What you will do:
Out of the entries that follow, copy each line containing "всем".

Dataset entries:
-- Opening Marker --

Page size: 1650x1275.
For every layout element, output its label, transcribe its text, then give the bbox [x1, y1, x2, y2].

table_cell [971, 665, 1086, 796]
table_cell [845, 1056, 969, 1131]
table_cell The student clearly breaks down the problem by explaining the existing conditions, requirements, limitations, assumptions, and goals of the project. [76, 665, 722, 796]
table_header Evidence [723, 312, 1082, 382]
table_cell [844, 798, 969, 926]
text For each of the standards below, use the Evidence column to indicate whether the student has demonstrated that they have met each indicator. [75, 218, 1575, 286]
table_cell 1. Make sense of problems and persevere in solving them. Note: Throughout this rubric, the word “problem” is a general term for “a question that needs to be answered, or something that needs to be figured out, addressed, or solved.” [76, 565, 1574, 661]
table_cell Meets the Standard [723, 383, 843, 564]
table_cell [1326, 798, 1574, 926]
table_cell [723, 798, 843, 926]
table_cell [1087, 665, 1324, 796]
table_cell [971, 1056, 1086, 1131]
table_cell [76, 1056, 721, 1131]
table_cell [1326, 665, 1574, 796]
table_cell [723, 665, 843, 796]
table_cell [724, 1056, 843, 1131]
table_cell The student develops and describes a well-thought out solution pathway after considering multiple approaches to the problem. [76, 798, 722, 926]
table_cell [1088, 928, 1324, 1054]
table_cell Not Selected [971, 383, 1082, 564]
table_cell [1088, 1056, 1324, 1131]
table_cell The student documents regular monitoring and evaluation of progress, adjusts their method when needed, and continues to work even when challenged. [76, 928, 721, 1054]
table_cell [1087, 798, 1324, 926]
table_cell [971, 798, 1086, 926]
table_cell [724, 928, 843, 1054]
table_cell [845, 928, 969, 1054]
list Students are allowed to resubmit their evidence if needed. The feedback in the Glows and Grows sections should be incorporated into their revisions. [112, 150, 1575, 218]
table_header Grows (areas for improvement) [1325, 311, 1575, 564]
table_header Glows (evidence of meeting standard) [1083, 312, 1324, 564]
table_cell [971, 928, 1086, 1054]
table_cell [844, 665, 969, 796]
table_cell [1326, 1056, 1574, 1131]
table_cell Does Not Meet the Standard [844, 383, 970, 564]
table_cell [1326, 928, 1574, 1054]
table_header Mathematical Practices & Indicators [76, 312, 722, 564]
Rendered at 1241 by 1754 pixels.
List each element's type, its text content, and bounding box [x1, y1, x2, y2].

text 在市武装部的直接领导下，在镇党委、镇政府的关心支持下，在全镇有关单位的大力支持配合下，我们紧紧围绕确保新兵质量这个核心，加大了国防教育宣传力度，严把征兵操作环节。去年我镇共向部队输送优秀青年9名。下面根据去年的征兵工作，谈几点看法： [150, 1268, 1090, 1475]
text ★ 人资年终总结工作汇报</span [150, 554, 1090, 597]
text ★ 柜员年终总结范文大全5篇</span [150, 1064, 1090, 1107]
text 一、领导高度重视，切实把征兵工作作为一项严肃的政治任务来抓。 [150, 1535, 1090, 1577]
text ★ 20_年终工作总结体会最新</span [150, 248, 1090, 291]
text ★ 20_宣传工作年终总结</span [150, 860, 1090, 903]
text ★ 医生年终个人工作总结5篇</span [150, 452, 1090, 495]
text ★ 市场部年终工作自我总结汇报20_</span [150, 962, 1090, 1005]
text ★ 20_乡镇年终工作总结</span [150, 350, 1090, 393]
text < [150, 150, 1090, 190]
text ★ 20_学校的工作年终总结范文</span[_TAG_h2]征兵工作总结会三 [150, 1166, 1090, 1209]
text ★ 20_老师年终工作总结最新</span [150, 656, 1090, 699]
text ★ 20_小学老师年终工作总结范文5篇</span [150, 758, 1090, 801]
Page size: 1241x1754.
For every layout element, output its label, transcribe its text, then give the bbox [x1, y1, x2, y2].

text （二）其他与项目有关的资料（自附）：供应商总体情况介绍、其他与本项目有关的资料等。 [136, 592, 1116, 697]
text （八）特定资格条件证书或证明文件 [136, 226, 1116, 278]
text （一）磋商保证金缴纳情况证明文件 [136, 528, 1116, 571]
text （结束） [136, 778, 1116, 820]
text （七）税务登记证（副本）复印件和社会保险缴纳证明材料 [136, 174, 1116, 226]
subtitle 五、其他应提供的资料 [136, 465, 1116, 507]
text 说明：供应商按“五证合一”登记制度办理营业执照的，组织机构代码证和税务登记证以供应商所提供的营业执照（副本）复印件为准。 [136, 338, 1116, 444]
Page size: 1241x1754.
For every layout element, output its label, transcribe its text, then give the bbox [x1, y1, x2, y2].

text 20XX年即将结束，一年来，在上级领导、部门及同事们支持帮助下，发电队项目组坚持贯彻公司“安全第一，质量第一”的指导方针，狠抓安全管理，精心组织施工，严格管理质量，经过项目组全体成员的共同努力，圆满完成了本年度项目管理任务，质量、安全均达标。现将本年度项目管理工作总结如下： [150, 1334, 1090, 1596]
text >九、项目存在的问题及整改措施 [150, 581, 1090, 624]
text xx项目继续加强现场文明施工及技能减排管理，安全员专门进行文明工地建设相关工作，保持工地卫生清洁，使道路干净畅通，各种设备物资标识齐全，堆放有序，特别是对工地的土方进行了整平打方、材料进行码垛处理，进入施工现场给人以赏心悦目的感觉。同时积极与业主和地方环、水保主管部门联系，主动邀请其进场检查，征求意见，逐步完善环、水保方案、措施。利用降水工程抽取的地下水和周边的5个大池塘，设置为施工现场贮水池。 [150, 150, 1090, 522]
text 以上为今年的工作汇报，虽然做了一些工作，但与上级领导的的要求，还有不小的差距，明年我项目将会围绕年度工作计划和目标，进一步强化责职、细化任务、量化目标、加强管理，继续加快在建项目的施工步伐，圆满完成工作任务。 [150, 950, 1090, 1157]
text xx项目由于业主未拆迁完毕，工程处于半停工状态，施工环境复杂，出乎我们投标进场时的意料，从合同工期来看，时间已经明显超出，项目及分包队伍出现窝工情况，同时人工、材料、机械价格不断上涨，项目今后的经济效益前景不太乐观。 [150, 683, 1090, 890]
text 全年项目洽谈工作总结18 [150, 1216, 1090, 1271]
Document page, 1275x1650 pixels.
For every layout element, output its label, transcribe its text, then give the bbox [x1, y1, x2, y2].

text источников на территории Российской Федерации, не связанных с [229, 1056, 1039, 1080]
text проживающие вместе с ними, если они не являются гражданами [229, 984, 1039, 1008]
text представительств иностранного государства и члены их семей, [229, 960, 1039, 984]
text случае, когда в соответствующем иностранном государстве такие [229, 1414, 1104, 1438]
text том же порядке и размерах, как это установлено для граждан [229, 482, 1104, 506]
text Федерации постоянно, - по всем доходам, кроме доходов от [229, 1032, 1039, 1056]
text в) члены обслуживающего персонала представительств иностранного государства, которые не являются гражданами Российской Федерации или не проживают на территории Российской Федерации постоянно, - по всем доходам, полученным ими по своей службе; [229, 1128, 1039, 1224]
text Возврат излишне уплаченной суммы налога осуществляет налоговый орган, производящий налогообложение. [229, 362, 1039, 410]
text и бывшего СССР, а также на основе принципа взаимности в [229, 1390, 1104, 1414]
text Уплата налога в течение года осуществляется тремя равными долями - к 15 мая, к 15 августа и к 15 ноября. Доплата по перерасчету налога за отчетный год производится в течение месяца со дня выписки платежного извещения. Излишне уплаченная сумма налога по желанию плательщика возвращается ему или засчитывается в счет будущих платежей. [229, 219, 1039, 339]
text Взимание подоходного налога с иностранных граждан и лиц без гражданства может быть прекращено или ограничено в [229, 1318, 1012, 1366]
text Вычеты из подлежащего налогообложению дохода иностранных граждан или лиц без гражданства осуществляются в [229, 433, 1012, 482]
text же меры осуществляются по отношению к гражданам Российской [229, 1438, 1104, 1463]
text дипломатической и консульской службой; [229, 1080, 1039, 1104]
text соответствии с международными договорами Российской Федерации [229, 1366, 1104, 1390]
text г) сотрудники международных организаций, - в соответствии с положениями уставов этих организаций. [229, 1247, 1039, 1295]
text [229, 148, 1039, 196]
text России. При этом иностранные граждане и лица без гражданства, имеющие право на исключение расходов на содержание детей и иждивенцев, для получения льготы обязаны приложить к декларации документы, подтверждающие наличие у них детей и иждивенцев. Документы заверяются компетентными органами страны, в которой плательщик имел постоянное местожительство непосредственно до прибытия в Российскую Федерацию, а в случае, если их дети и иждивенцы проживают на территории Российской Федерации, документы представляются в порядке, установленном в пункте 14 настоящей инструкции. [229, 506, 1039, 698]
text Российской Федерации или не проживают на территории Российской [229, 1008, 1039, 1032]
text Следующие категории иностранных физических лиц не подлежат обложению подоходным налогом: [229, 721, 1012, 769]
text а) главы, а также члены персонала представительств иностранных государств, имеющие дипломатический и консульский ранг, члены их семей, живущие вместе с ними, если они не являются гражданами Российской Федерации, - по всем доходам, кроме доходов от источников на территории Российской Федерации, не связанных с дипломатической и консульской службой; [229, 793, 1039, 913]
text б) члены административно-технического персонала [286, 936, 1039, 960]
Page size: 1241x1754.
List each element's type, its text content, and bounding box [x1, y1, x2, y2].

-- Closing Marker --

Exercise answer:
text Федерации постоянно, - по всем доходам, кроме доходов от [229, 1032, 1039, 1056]
text в) члены обслуживающего персонала представительств иностранного государства, которые не являются гражданами Российской Федерации или не проживают на территории Российской Федерации постоянно, - по всем доходам, полученным ими по своей службе; [229, 1128, 1039, 1224]
text а) главы, а также члены персонала представительств иностранных государств, имеющие дипломатический и консульский ранг, члены их семей, живущие вместе с ними, если они не являются гражданами Российской Федерации, - по всем доходам, кроме доходов от источников на территории Российской Федерации, не связанных с дипломатической и консульской службой; [229, 793, 1039, 913]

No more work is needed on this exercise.